Now that we have cleaned and processed _Ball_, let's combine it with each of the other three works to create three separate train/test splits.

In [59]:
# Replacing the Persuasion data in the train test split with Ball data
X_AliceBall_test = np.concatenate((
    X_train[y_train[y_train == 'Carroll'].index], 
    ball_bow.drop(['text_sentence', 'text_source'], 1)), axis=0)
y_AliceBall_test = pd.concat([y_train[y_train=='Carroll'],
                        pd.Series(['Chesterton'] * ball_bow.shape[0])])

In [60]:
np.unique(y_AliceBall_test, return_counts=True)

(array(['Carroll', 'Chesterton'], dtype=object), array([ 76, 172]))

In [90]:
# Replacing Alice data with the Ball data
X_PersBall = pd.concat((ball_bow.iloc[:129, :], word_counts.iloc[129:, :]))
X_PersBall = X_PersBall.drop(['text_sentence','text_source'], 1)
Y_PersBall = pd.concat((pd.Series(['Chesterton'] * 129), pd.Series(['Austen'] * 315)))

In [93]:
X_PersBall_train, X_PersBall_test, Y_PersBall_train, Y_PersBall_test = train_test_split(X_PersBall,
                                                                                       Y_PersBall,
                                                                                       test_size=.4,
                                                                                       random_state=0)

In [99]:
# Combining Emma and Ball data
X_BallEmma = pd.concat((ball_bow.iloc[:129, :], emma_bow))
X_BallEmma = X_BallEmma.drop(['text_sentence','text_source'], 1)
Y_BallEmma = pd.concat((pd.Series(['Chesterton'] * 129), pd.Series(['Austen'] * 170)))

In [102]:
X_BallEmma_train, X_BallEmma_test, Y_BallEmma_train, Y_BallEmma_test = train_test_split(X_BallEmma,
                                                                                       Y_BallEmma,
                                                                                       test_size=.4,
                                                                                       random_state=0)

## Test Results

In [104]:
# AliceBall Results
lr_AliceBall_pred = lr.predict(X_AliceBall_test)

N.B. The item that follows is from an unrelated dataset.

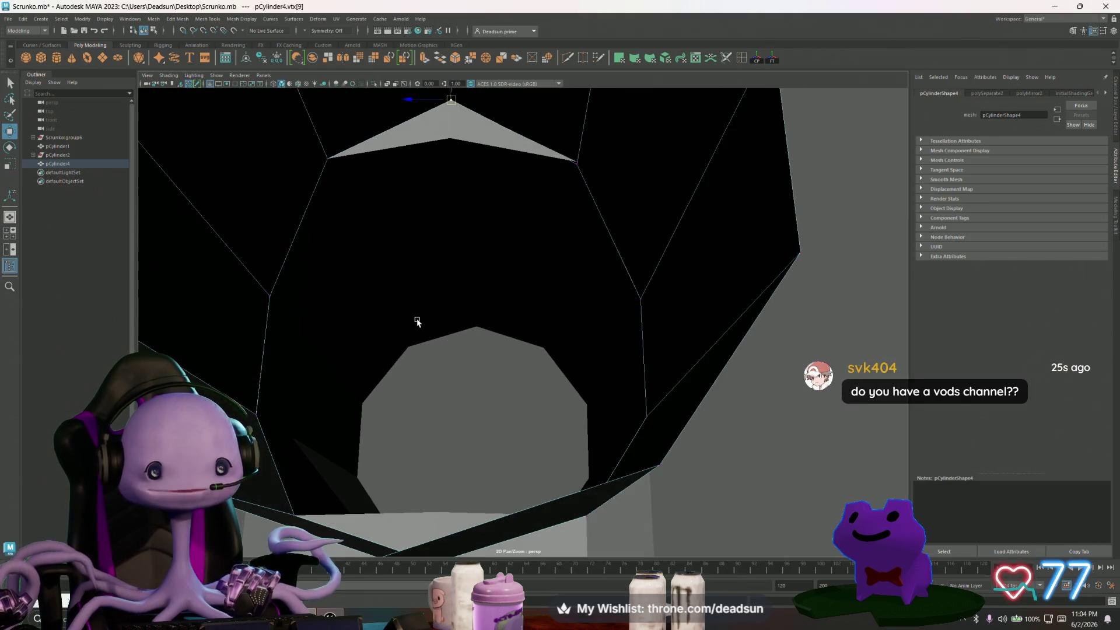
Put pCylinder1 in vertex mode and Poke its top cap into a triangle fan.
click(453, 132)
right_click(451, 135)
click(450, 137)
alt+drag(481, 296, 474, 324)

print('AliceBall Test score: ', lr.score(X_AliceBall_test, y_AliceBall_test))
pd.crosstab(y_AliceBall_test, lr_AliceBall_pred)

AliceBall Test score:  0.07661290322580645


col_0,Austen,Carroll
row_0,Unnamed: 1_level_1,Unnamed: 2_level_1
Carroll,57,19
Chesterton,163,9


In [105]:
# PersBall Results
lr_PersBall_pred = lr.predict(X_PersBall_test)

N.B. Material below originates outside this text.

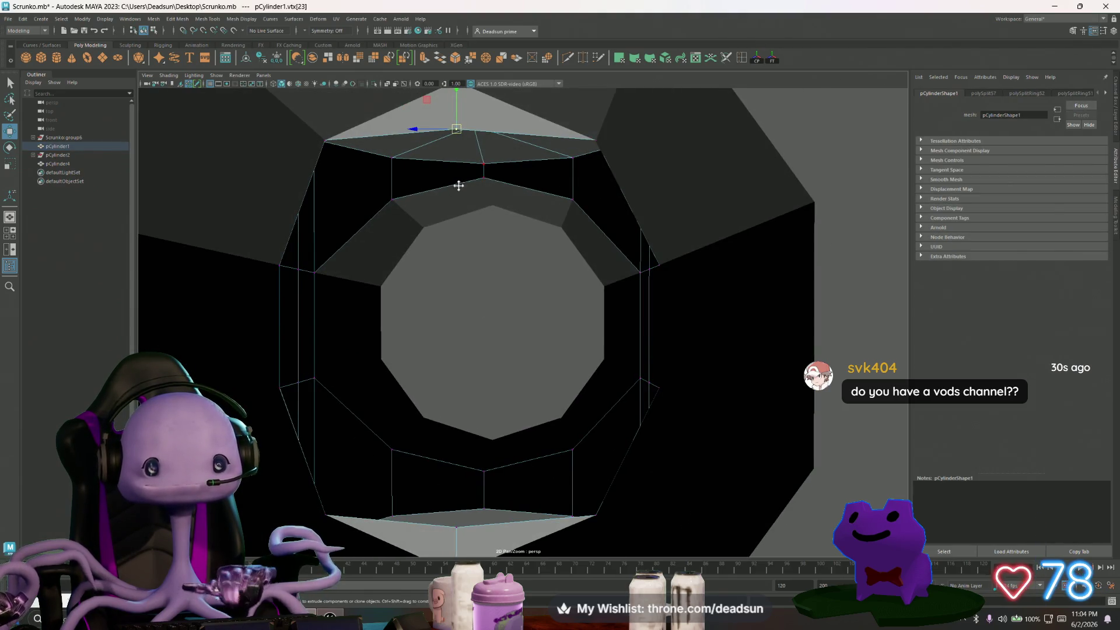
alt+middle_drag(459, 185, 475, 206)
click(485, 62)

print('PersBall Test score: ', lr.score(X_PersBall_test, Y_PersBall_test))
pd.crosstab(Y_PersBall_test, lr_PersBall_pred)

PersBall Test score:  0.702247191011236


col_0,Austen,Carroll
row_0,Unnamed: 1_level_1,Unnamed: 2_level_1
Austen,125,0
Chesterton,48,5


In [107]:
# BallEmma Results
lr_BallEmma_pred = lr.predict(X_BallEmma_test)

print('BallEmma Test score: ', lr.score(X_BallEmma_test, Y_BallEmma_test))
pd.crosstab(Y_BallEmma_test, lr_BallEmma_pred)

BallEmma Test score:  0.5916666666666667


col_0,Austen,Carroll
row_0,Unnamed: 1_level_1,Unnamed: 2_level_1
Austen,71,3
Chesterton,44,2


Seems like our model is trained well on Jane Austen's Persuasion and generalizes fairly well to other works by Austen.